Date:
Type:
Publication:
Author(s):
Over the past few years, the development of Machine Learning Interatomic Potentials (MLIPs) has been dominated by a brute-force philosophy: heavier models trained on hundreds of millions of density functional theory (DFT) calculations. Yet, a large portion of foundational datasets represent idealized, 0K, pristine crystal facets resting at perfect equilibrium. Real chemistry does not happen in a pristine vacuum. Catalysts degrade, reconstruct, and rely on defects, vacancies, and promoters to function. Similarly, solid-state battery electrolytes experience extreme strain, thermal fluctuations, and soft lattice dynamics that routinely break standard universal models. When general-purpose models are exposed to highly distorted, elevated-temperature regimes, they confidently fail.
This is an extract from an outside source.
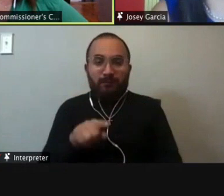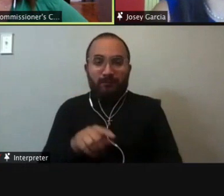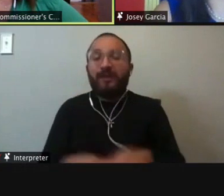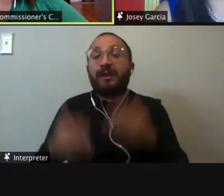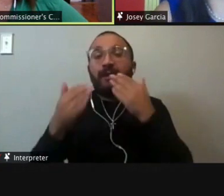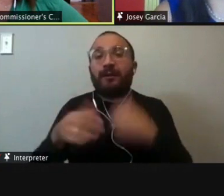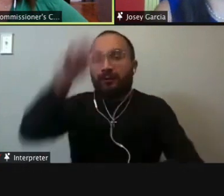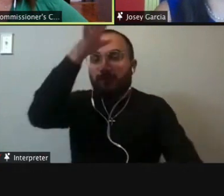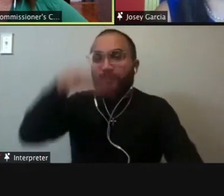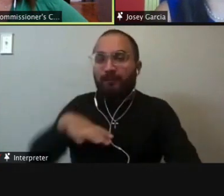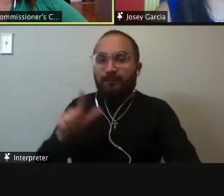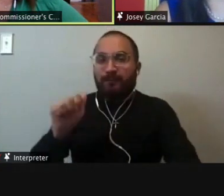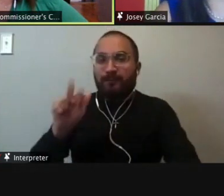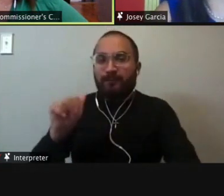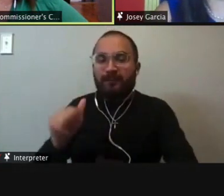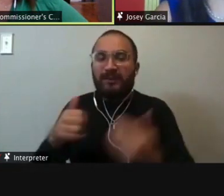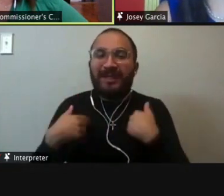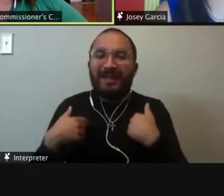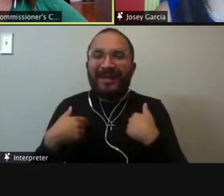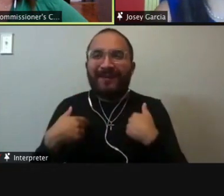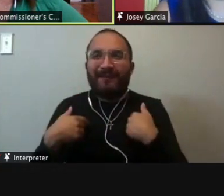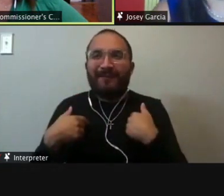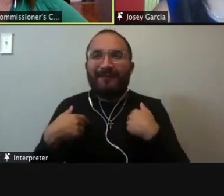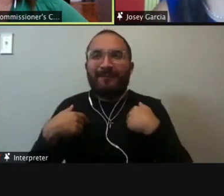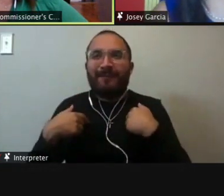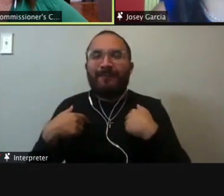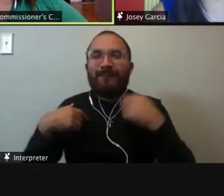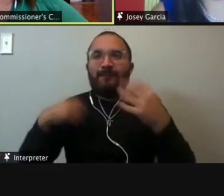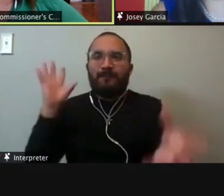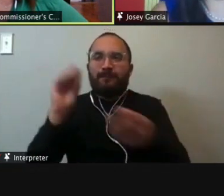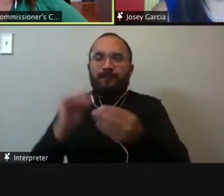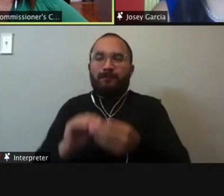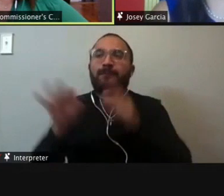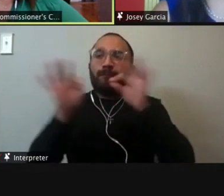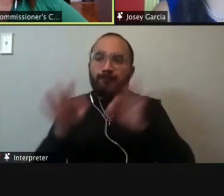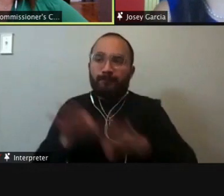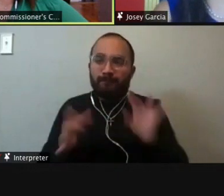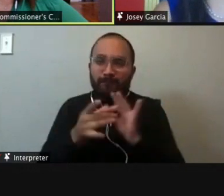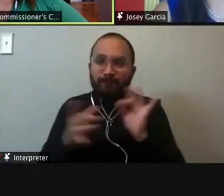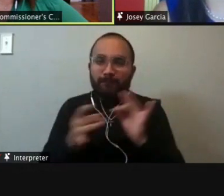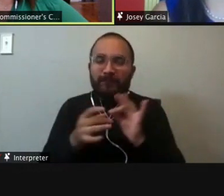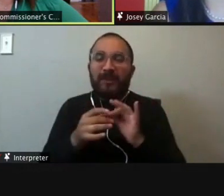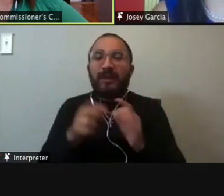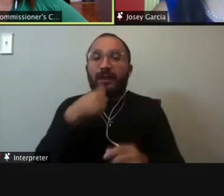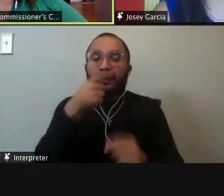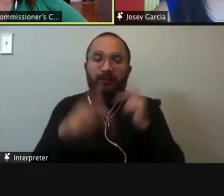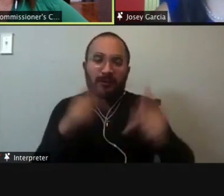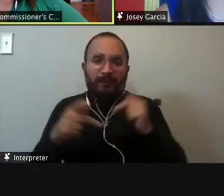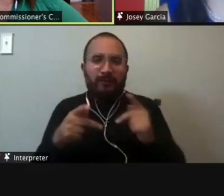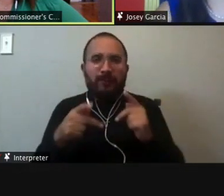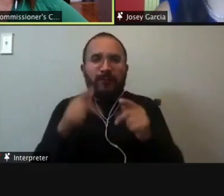Mr. Lara, do you have any closing comments and please tell the people why it's important to vote in the county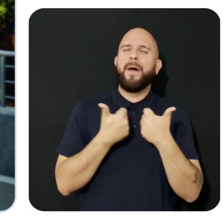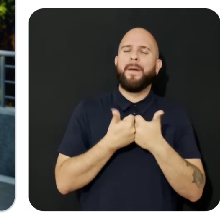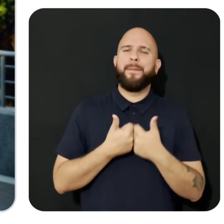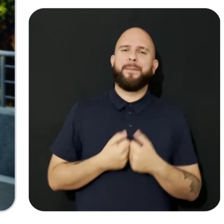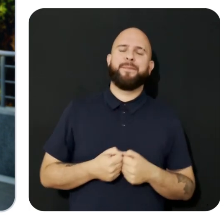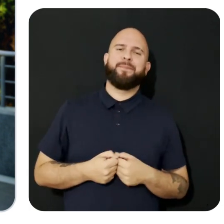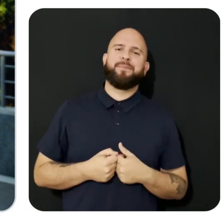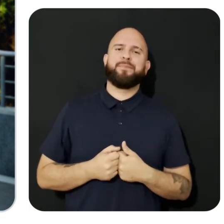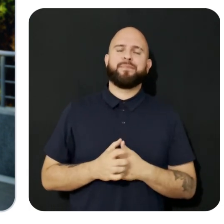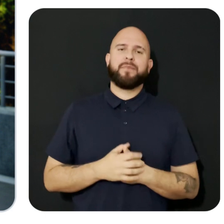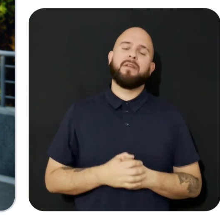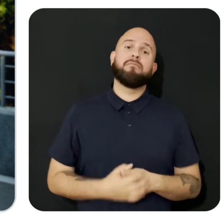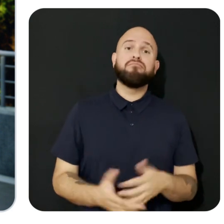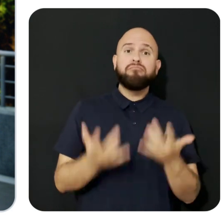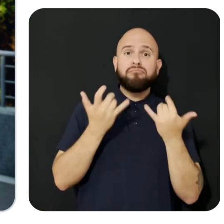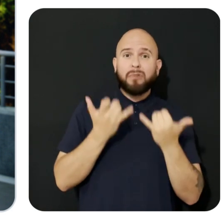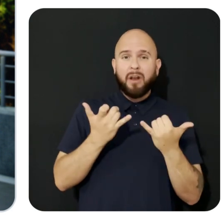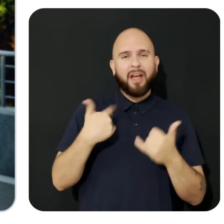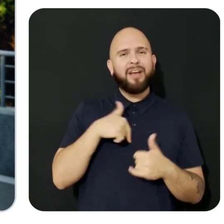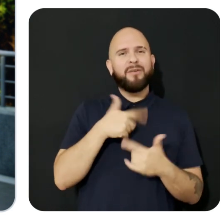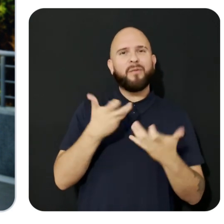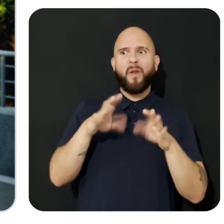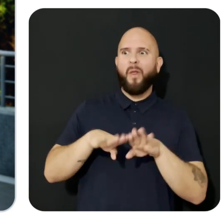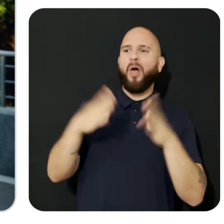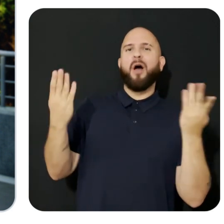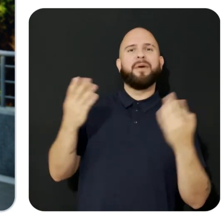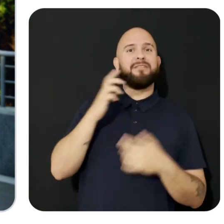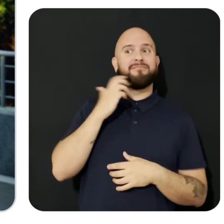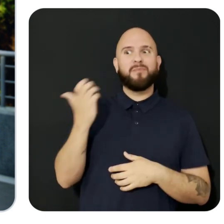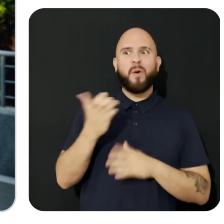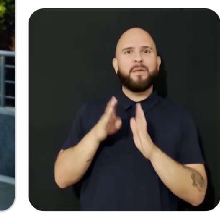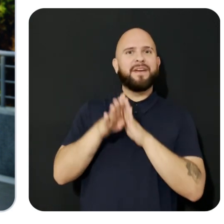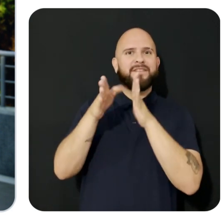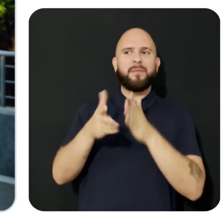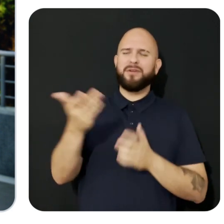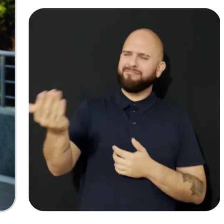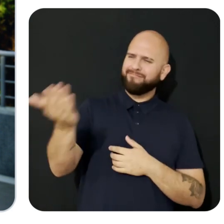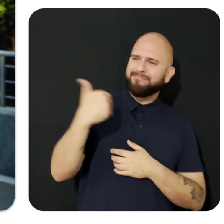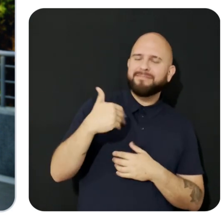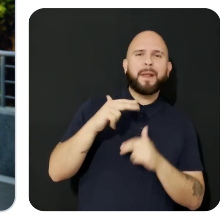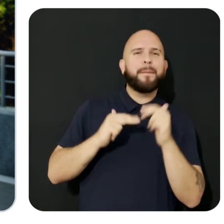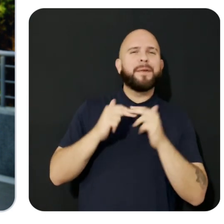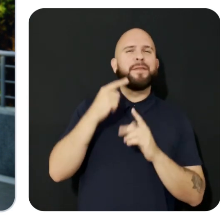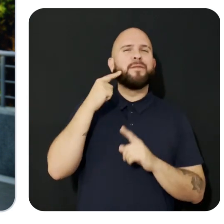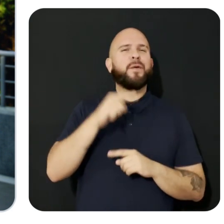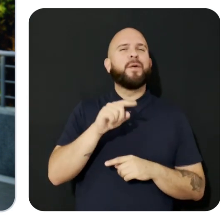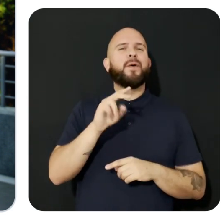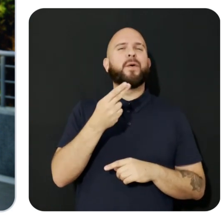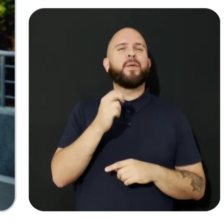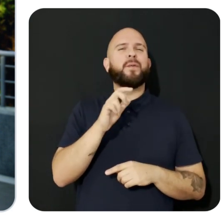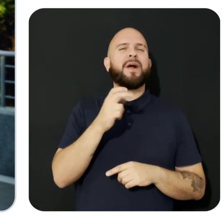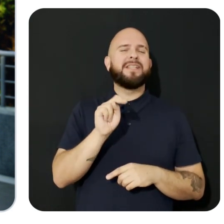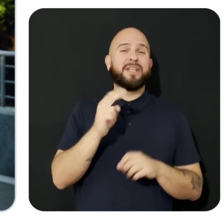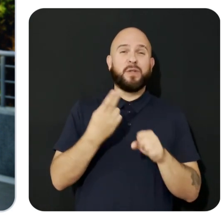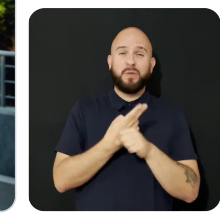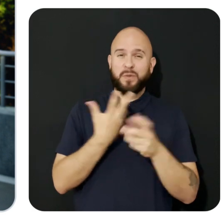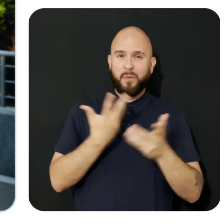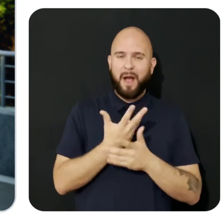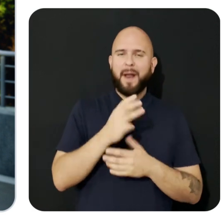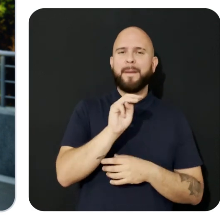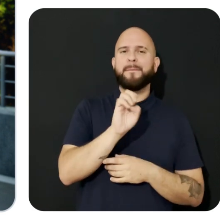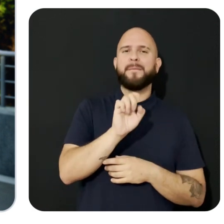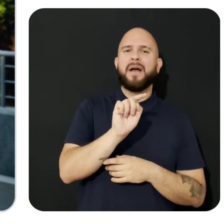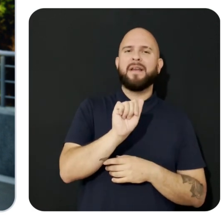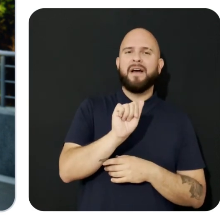leans heavily towards games. Today, we want to welcome mobile developers to build for Meta Horizon using Meta Spatial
This talk presents a departure from brute-force sampling by demonstrating how to synergize highly diverse, lower-fidelity data with deliberately curated, higher-fidelity data. By applying multifidelity co-training alongside explicit feature-wise conditioning, we can map extreme physical regimes without inducing catastrophic forgetting.I will highlight this methodology through two recent developments. First, I will outline the transition from the AQCat25 to the AQCat26 dataset, which expands its domain of applicability by orders of magnitude to inject realistic physical complexity into catalytic training distributions. Furthermore, I will introduce AQVolt26, a dataset engineered to capture the highly anharmonic configurational landscape of solid-state electrolytes. Ultimately, this work illustrates that accelerating the discovery of next-generation materials requires more than just scaling up parameters. The discipline demands targeted data, explicitly designed to confront the dynamic reality of chemical engineering.